Comfort lulls us into thinking we’re satisfied, but it never lasts. The dopamine hit fades. The distraction wears off. And we’re left thirsty again. Just like Jeremiah being thrown in the cistern as a prison, our comfort can be a prison we don’t realize.
Augustine said, “You have made us for yourself, O Lord, and our hearts are restless until they rest in you.” Restless—that’s the word. Comfort can quiet the noise for a moment, but only God can bring true rest.
Jesus told the Samaritan woman in John 4, “Whoever drinks this water will be thirsty again, but whoever drinks the water I give will never thirst.” True satisfaction isn’t found in comfort—it’s found in Him.
Conclusion
Success leaks. Control leaks. Comfort leaks. They are cracked cisterns that will never hold the weight of our hope.
But God’s name is different. In Exodus 3:14, He told Moses, “I Am Who I Am.” Not “I Was.” Not “I Will Be.” I Am—present, faithful, enough.

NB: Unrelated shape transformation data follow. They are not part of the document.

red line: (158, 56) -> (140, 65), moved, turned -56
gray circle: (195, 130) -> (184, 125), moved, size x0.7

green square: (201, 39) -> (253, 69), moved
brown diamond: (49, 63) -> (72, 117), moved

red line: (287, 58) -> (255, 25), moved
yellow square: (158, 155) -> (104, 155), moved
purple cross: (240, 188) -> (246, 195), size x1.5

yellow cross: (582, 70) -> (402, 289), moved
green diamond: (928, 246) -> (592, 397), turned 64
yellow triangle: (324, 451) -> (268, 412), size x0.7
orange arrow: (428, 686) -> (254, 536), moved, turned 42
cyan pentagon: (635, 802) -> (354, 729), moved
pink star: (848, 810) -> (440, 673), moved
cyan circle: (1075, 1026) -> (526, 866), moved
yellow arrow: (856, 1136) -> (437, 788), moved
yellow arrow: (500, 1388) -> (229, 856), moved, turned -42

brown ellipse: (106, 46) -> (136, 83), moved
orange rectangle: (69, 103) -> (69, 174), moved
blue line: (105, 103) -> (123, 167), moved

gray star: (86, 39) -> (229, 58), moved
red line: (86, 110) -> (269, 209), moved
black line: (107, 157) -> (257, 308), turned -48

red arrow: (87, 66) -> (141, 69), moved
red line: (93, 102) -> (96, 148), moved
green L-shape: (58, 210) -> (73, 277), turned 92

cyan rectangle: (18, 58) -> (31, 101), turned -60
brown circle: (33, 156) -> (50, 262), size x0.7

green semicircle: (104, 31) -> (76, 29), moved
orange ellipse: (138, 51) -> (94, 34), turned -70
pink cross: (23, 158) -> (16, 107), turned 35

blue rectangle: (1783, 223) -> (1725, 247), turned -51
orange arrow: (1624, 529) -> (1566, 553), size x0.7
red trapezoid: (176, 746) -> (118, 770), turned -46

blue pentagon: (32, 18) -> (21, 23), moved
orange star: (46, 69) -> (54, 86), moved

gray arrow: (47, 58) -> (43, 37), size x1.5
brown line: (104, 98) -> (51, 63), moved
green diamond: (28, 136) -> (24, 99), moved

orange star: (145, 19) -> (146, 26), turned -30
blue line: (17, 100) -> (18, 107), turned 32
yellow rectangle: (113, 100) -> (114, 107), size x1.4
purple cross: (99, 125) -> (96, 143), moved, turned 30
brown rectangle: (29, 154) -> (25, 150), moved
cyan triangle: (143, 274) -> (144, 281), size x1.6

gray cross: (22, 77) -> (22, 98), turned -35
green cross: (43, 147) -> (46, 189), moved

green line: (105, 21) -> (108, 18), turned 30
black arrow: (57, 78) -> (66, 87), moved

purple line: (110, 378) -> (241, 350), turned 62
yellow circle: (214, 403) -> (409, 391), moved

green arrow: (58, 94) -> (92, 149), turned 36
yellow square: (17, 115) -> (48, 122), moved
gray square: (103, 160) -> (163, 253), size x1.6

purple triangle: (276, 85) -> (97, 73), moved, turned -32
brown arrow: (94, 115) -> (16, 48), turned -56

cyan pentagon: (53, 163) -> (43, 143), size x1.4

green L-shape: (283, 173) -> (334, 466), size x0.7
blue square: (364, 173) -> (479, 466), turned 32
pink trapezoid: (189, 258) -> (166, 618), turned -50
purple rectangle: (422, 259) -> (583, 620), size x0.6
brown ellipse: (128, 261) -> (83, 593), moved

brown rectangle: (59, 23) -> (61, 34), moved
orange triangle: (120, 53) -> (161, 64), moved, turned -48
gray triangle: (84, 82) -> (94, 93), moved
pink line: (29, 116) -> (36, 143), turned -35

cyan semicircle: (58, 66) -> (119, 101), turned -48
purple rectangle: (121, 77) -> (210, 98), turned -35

And through Jesus Christ, He offers us living water—a spring that doesn’t depend on circumstances, effort, or distraction. A well that never runs dry.
So here’s the question: which cistern have you been drinking from? What would it look like to set it down? And will you trust the name of the One who says, “I Am enough”?
Because if cracked cisterns leak, the fountain still flows. And His name is a name you can trust.